Plastic resins are one of the most convenient materials and have been used widely in daily life since the 20th century. In addition, as mass production of plastic resins is realized due to development of the petrochemical industry, demand therefor is rapidly increasing and use of plastic resins is expanded from applications for daily life to applications for industry.
General-purpose resins were initially used mainly in daily necessities such as household goods, engineering plastics are mainly used in applications for industry or manufacturing industry and, furthermore, super engineering plastics are used in specific fields, beyond satisfying required properties of materials for general industries and its market is continuously expanding.
As the automobile industry is focusing on more lightweight automobiles, demand for plastics is increasing in more various fields, and demand for polymer materials needed due to development of new technologies such as IT, semiconductors, electric vehicles, and the like is already growing in a variety of fields and is expected to be increasing more broadly in near future.
Recently, to address environmental problems due to generally used existing plastics, use of polyalkylene carbonates, which are aliphatic alkylene carbonates based on carbon dioxide generated as a byproduct gas, has drawn much attention.
Among these aliphatic alkylene carbonates, polypropylene carbonate (PPC) is prepared by polymerizing propylene oxide and carbon dioxide using a special catalyst. Currently, in the U.S., Novomer and Eastman Kodak are co-developing PPC as a packaging material with excellent oxygen-blocking properties, Japan's Sumitomo Chemical Co., Ltd is trying to enhance physical properties of PPC through complexation with other plastics and, in particular, Tianquan and the like in China are commercially producing PPC thanks to active support from the Chinese government. However, productivity of PPC is limited due to deficiency in manufacturing technology, in particular catalyst technology. In South Korea, SK Innovation Co. Ltd has succeeded in production of carbon dioxide-based polymers by developing a catalyst technology capable of minimizing the amount of a cyclic carbonate and generating high molecular weight and, currently, a total of 16 institutions including enterprises, laboratories, universities, and the like are participating in “business for practical applications of green technology using byproduct gases” organized by Ulsan Technopark and are progressing development of eco-friendly products using carbon dioxide-based polymers and commercialization thereof.

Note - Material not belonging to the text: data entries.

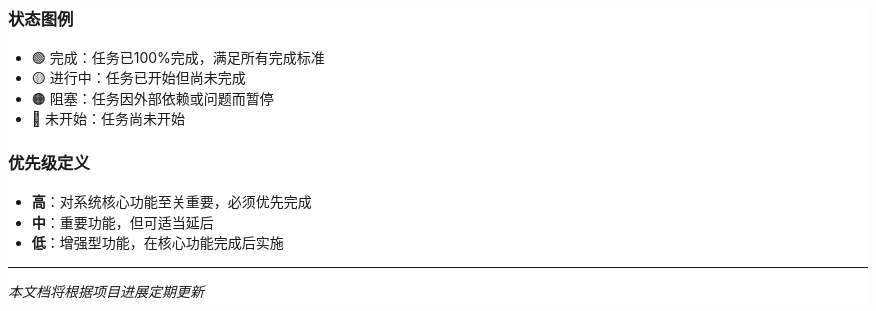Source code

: ### 状态图例

- 🟢 完成：任务已100%完成，满足所有完成标准
- 🟡 进行中：任务已开始但尚未完成
- 🟠 阻塞：任务因外部依赖或问题而暂停
- 🔴 未开始：任务尚未开始

### 优先级定义

- **高**：对系统核心功能至关重要，必须优先完成
- **中**：重要功能，但可适当延后
- **低**：增强型功能，在核心功能完成后实施

---

*本文档将根据项目进展定期更新*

However, polyalkylene carbonates having a glass transition temperature Tg of about 38 to 40° C. are easily brittle at Tg or less and are not suitable for use in molded products due to soft and sticky properties thereof at Tg or higher, which makes use thereof as a plastic material difficult. Thus, efforts to use polyalkylene carbonates as a raw material of plastic products by improving impact strength characteristics and adhesiveness through mixing a polyalkylene carbonate with other materials and molding the mixture have continued. In particular, soft and sticky properties of polyalkylene carbonates at Tg or higher cause a phenomenon in which polyalkylene carbonate pellets are easily agglomerated as time elapses and thus the polyalkylene carbonate pellets are not fed into a molding machine when performing molding and have serious defects in distribution of the pellets. Thus, such properties need to be improved.
For example, Japanese Patent Application Laid-open No. 2007-119609 discloses a resin composition with enhanced tensile strength, elastic modulus of elongation and pyrolysis temperature by mixing polypropylene carbonate with calcium carbonate.
In addition, Chinese Patent Application Publication No. 1793237 discloses technology for enhancing glass transition temperature and mechanical characteristics, in particular tensile strength and impact strength by using a resin composition prepared by mixing polypropylene carbonate with layered silicate clay.
However, these resin compositions do not exhibit desired mechanical properties and therefore efforts to address such problems of polyalkylene carbonates through blending with polyolefin such as polyethylene (PE), polypropylene (PP), or the like, which is the most generally used, inexpensive, and has excellent processability among plastics, have been made.
However, it is impossible to blend polyolefin with polyalkylene carbonate due to a big difference between solubility parameters thereof. That is, there is no miscibility between the two resins.
In this regard, technologies for mixing between materials, which are not blended due to their different properties, have been developed according to respective base materials. For example, U.S. patent application Ser. Nos. 4,206,967 and 3,953,655 disclose use of a polymer prepared by copolymerizing or grafting a material selected from the group consisting of carboxylic acid, an anhydride, ester monomers, and the like onto a main chain or side chain of polyolefin or the like to mix a polar polymer such as ethylene vinyl alcohol (EVOH), nylon, or the like and polyolefin.
However, unlike existing base materials mixed with polyolefin, such as EVOH, nylon, and the like, when the polymer prepared by copolymerizing or grafting a material selected from the group consisting of carboxylic acid, an anhydride, ester monomers, and the like onto a main chain or side chain of polyolefin or the like is used to mix polyalkylene carbonate and polyolefin, a mixture of the two resins is unstable and thus miscibility therebetween is significantly deteriorated and it is therefore difficult to apply existing technologies to polyalkylene carbonates.
Thus, there is an urgent need to develop a polyalkylene carbonate-based molded product with enhanced mechanical characteristics and adhesiveness by increasing miscibility between polyalkylene carbonate, which is an eco-friendly material, and polyolefin such as polyethylene, polypropylene, or the like, which is a generally used plastic.